Chapter 6 (Crossover Phenomena) considers the well-known
problems of crossover from the DS perspective. Restrictions on
interpretation of strong crossover structures are analysed as
the result of interaction between locality constraints on
pronominal interpretation, and the dynamic process by which
the unfixed node in a relative clause comes to be fixed. The
locality restrictions ensure that the only way the head of a
relative clause and a pronoun within the relative clause can
co-refer is for the unfixed node to be merged with the node
annotated by the pronoun. But this means that there cannot be
a gap within the relative clause, that is, a node within the
relative clause which projects a requirement (in this case,
for a formula of type e), because the unfixed node is no
longer available to merge with it. These considerations do not
apply to weak crossover situations in relative clauses, and
the account also predicts that English crossover structures
with resumptive pronouns should be acceptable. KMG claim that
such pronouns are used frequently in natural data, but note
that judgments are divided and may be influenced by pragmatic
factors. They give the following examples with accompanying
judgments:

?? The man who he agrees he's been overworking is coming on
holiday with us. (p. 201)
====================
What is required —
Answer these questions using the crossover passage:
(a) Which chapter deals with crossover phenomena?
(b) What type of formula is the requirement projected by a gap node in the relative clause for?
(c) What factors may influence the divided judgments on resumptive pronouns?
The dataset items that come next have nothing to do with this.

Dataset items:
====================
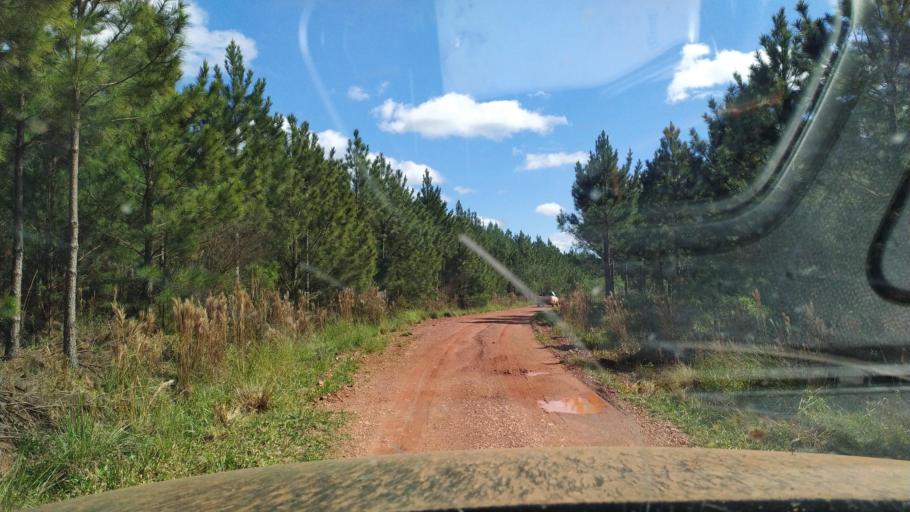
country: AR
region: Corrientes
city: Santo Tome
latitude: -28.4634
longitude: -55.9815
====================
Correct output —
(a) Chapter 6
(b) A formula of type e
(c) Pragmatic factors